1. Calculate the moles of lead(II) nitrate (Pb(NO₃)₂) used:
Given:
- Mass of Pb(NO₃)₂ = 870 grams
- Molar mass of Pb(NO₃)₂ = 331.2 g/mol
Moles of Pb(NO₃)₂ = (Mass of Pb(NO₃)₂) / (Molar mass of Pb(NO₃)₂)
[tex]\[ \text{Moles of Pb(NO₃)₂} = \frac{870 \text{ g}}{331.2 \text{ g/mol}} \approx 2.6268115942028984 \text{ mol} \][/tex]
2. Determine the moles of PbCl₂ produced:
From the balanced chemical equation:
[tex]\[ \text{Pb(NO₃)₂} + 2 \text{HCl} \rightarrow \text{PbCl₂} + 2 \text{HNO₃} \][/tex]
The molar ratio of Pb(NO₃)₂ to PbCl₂ is 1:1. Therefore, the moles of PbCl₂ produced is the same as the moles of Pb(NO₃)₂ used.
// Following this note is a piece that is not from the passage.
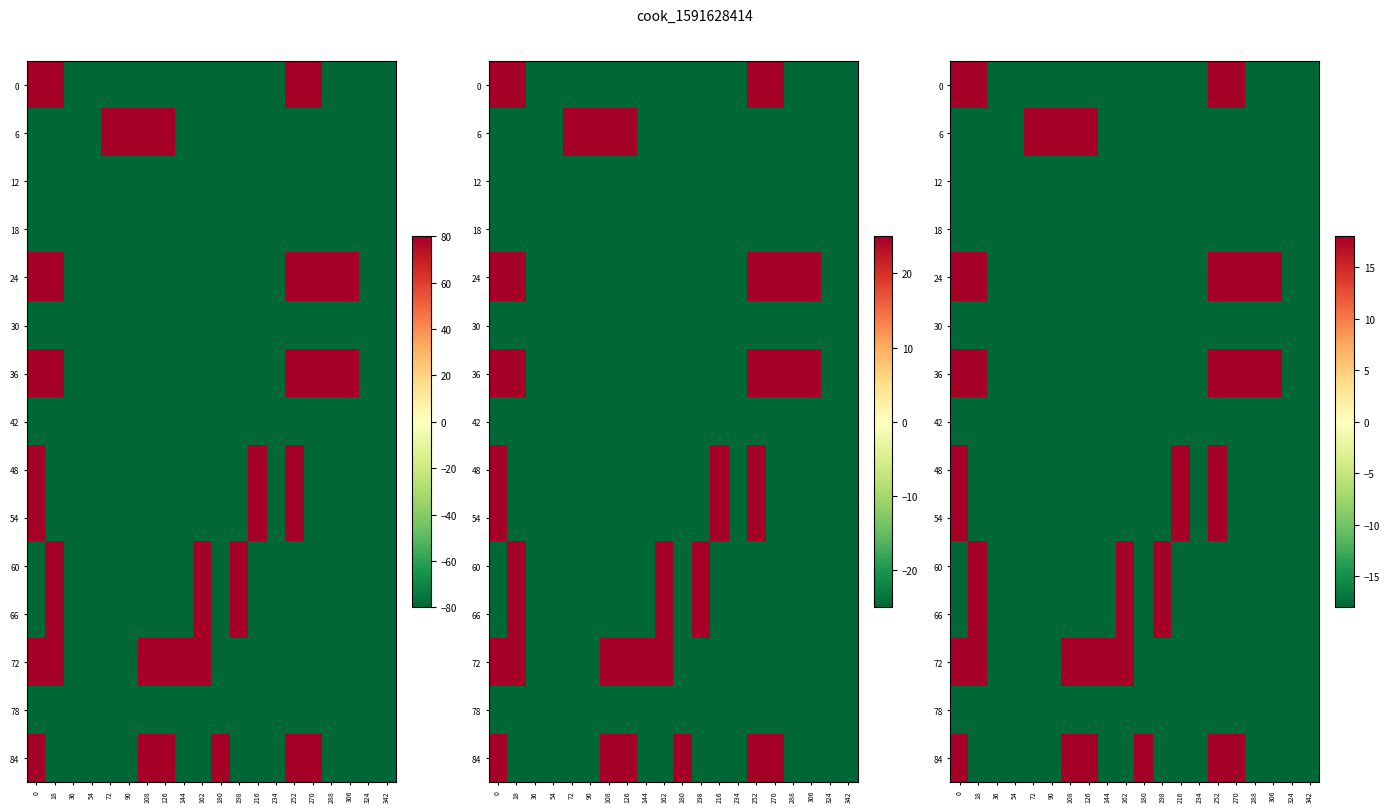

What is the total value across all series at 270?

2819.4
[tex]\[ \text{Moles of PbCl₂ produced} = 2.6268115942028984 \text{ mol} \][/tex]
3. Calculate the theoretical yield of PbCl₂:
Given:
- Molar mass of PbCl₂ = 278.1 g/mol
Theoretical yield of PbCl₂ = (Moles of PbCl₂) * (Molar mass of PbCl₂)
[tex]\[ \text{Theoretical yield of PbCl₂} = 2.6268115942028984 \text{ mol} \times 278.1 \text{ g/mol} \approx 730.5163043478261 \text{ grams} \][/tex]
4. Calculate the percent yield:
Given:
- Actual yield of PbCl₂ = 650 grams
- Theoretical yield of PbCl₂ ≈ 730.5163043478261 grams
Percent yield = [tex]\(\left( \frac{\text{Actual yield}}{\text{Theoretical yield}} \right) \times 100\)[/tex]
[tex]\[ \text{Percent yield} = \left( \frac{650 \text{ grams}}{730.5163043478261 \text{ grams}} \right) \times 100 \approx 88.97816463936317\% \][/tex]
5. Round the percent yield to two significant figures:
Final rounded percent yield: 88.98%
Thus, the percent yield of lead(II) chloride is 88.98%.
So, the correct answer is:
The percent yield of lead chloride is [tex]\(\boxed{88.98}\)[/tex] %.